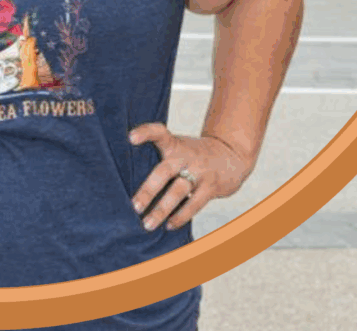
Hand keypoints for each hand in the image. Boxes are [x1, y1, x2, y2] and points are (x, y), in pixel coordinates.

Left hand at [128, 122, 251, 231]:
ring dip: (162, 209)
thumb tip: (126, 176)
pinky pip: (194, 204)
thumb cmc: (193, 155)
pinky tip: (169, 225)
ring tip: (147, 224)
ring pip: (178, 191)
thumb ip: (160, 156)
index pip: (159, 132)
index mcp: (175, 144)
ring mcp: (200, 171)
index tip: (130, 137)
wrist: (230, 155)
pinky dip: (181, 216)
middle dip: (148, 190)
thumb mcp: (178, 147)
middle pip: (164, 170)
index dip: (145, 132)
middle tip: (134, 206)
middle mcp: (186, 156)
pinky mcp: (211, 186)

☆ ☆ ☆ ☆

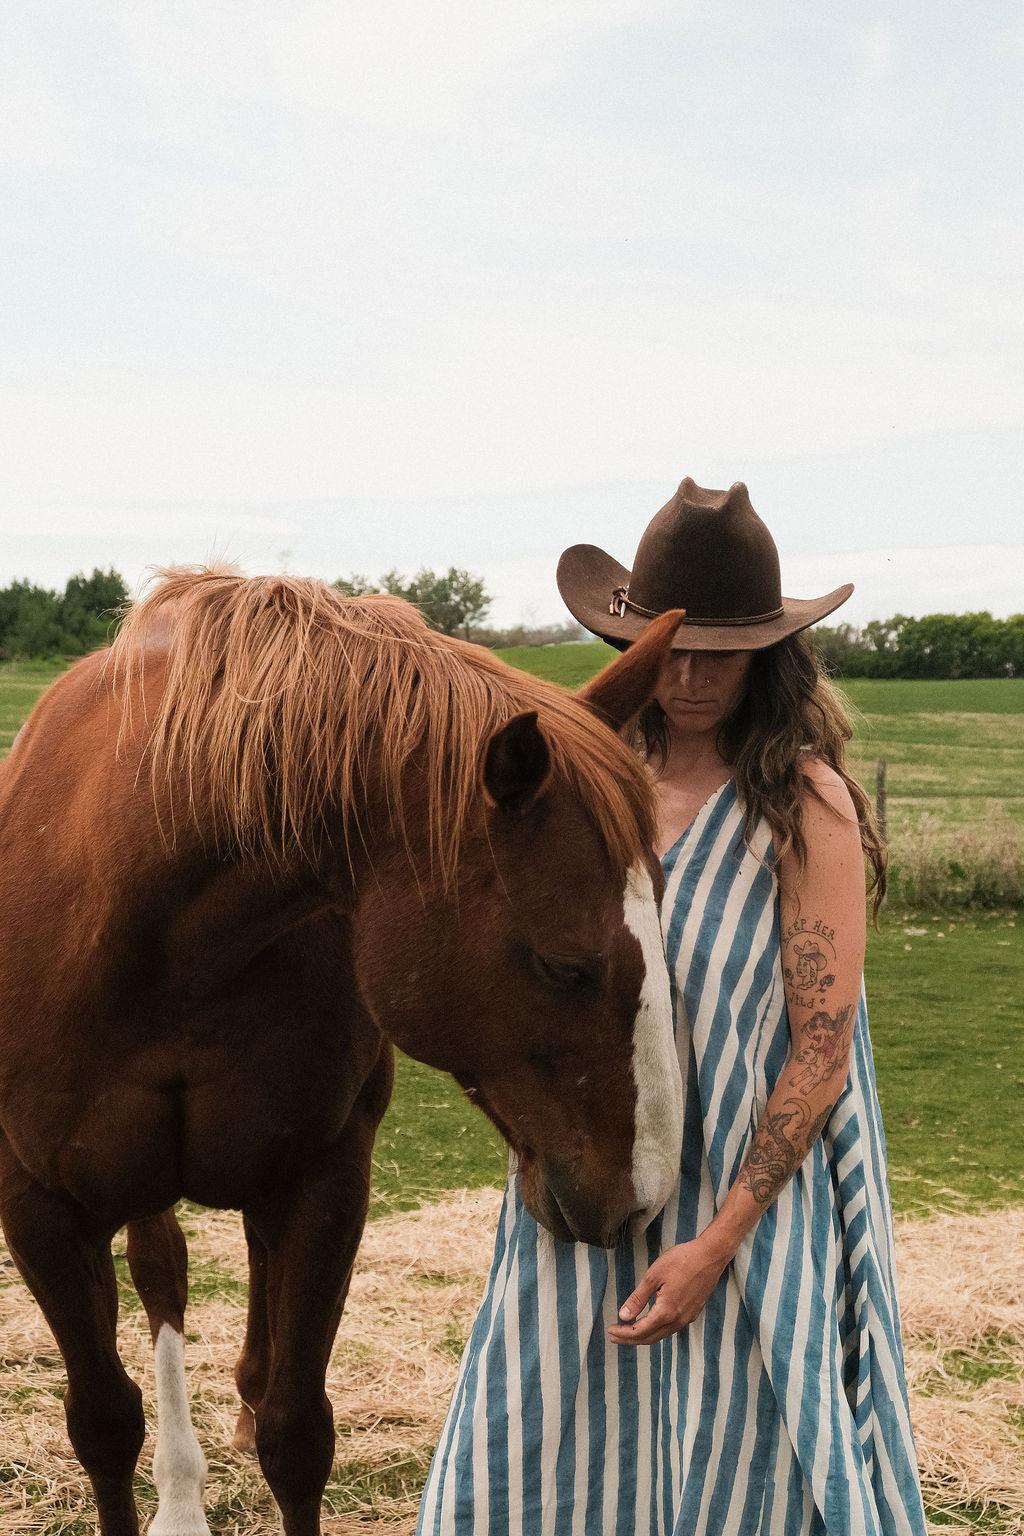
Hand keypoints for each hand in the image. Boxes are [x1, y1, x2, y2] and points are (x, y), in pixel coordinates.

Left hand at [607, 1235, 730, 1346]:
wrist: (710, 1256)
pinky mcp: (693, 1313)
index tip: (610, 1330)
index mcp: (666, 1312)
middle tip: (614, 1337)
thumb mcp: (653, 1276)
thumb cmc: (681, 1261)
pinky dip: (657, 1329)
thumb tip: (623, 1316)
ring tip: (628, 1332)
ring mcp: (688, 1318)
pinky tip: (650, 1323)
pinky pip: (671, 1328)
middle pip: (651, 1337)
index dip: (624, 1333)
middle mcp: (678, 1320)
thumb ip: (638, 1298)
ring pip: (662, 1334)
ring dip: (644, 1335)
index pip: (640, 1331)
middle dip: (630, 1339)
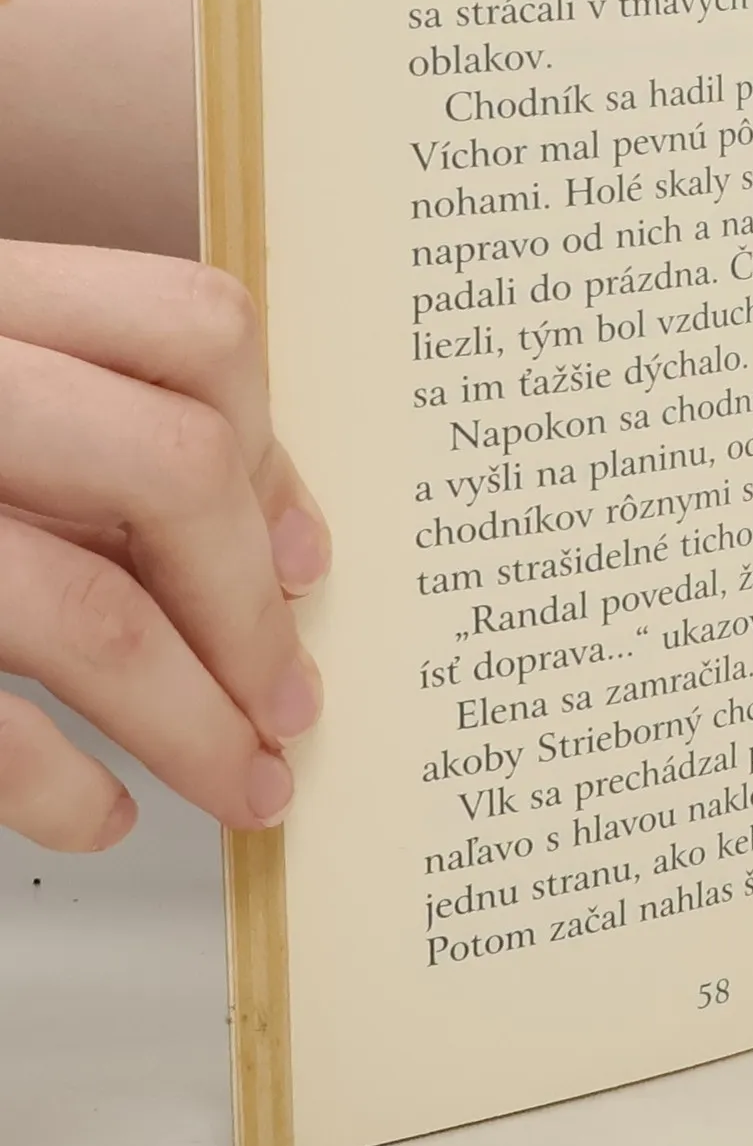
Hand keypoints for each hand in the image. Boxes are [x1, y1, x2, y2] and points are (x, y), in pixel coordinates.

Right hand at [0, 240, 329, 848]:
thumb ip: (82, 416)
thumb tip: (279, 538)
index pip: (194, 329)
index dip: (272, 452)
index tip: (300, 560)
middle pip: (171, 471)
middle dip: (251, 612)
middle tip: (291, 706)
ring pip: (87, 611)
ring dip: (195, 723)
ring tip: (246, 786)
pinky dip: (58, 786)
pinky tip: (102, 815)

☆ ☆ ☆ ☆

EXERCISE REQUIREMENTS. All lines in the records above that contain "index" are to be reported.

EXPECTED ANSWER.
index pip: (159, 132)
index mcp: (175, 144)
index tip: (130, 137)
index dip: (145, 132)
index tip: (610, 1330)
index mcp: (666, 1312)
index dip: (624, 1333)
index pip: (640, 1331)
index pip: (194, 329)
index dip: (272, 452)
index tip: (300, 560)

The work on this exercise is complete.